This paper seeks to reintegrate business strategy analysis in a way that better reflects the way that global business has evolved. Over the past thirty years, a variety of promising efforts have been made to reconceive business strategy (as summarized in Figure 1). Each of these initiatives captures important elements of the evolving business landscape, and yet, in the end, they each seem to address only fragments of the challenges and opportunities confronted by business executives today.


Figure 1

Business strategy in the 1970s and early 1980s was dominated by the strategy-as-structure school, as exemplified by academics like Michael Porter in his classic work Competitive Advantage, and practitioners like Bruce Henderson, the founder and leader of Boston Consulting Group. This school held that strategic advantage was structural in nature; sustainable profits could be earned by occupying privileged positions on the business landscape that were protected by such structural factors as economies of scale or scope or geographic economics or regulatory barriers.

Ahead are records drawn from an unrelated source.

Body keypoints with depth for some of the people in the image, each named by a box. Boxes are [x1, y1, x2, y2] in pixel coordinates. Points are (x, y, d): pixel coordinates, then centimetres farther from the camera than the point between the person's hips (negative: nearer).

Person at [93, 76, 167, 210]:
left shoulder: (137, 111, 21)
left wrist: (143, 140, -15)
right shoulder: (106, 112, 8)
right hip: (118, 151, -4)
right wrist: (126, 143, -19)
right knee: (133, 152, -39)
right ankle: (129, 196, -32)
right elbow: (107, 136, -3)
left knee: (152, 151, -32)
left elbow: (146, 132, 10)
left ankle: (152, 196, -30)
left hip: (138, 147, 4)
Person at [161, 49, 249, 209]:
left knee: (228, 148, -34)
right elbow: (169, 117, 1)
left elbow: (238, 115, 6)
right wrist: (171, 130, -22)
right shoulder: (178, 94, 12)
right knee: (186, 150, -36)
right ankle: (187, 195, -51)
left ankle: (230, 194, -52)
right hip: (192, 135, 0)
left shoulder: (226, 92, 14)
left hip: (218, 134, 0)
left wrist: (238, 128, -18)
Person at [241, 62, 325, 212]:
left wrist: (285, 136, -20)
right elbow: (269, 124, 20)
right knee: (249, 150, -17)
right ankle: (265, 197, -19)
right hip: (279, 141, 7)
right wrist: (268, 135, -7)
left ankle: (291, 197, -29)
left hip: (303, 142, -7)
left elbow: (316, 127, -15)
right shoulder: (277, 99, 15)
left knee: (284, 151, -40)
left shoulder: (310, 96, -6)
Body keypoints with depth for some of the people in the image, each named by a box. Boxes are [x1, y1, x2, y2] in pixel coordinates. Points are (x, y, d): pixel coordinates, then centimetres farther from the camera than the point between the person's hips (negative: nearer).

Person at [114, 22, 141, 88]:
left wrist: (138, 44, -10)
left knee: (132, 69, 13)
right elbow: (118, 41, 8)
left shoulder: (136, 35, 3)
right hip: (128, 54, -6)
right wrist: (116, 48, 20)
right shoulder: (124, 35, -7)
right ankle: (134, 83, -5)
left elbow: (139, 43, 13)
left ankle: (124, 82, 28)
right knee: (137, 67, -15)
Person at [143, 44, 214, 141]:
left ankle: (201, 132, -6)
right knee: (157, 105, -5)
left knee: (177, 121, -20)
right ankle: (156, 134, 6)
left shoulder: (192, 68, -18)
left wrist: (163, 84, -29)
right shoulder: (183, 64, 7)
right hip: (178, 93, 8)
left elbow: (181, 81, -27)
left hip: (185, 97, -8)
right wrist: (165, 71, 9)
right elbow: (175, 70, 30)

In the 1990s, this view of business strategy came under increasing attack, reflecting growing instabilities in markets around the world. If industry structures and markets were undergoing increasing change, structural advantages suddenly seemed less promising as a basis of sustainable profitability. Perhaps the most promising of these new perspectives was popularized by Gary Hamel and C. K. Prahalad in their well-known book, Competing for the Future. With its emphasis on core competencies as a source of strategic advantage, this book in return drew on the emerging resource-based view (RBV) of the firm that had begun to emerge in the academic literature at least since the late 1950s. As presented by Hamel and Prahalad, this perspective remained very enterprise-centric: strategic advantage lay in clearly identifying and strengthening core competencies within the firm.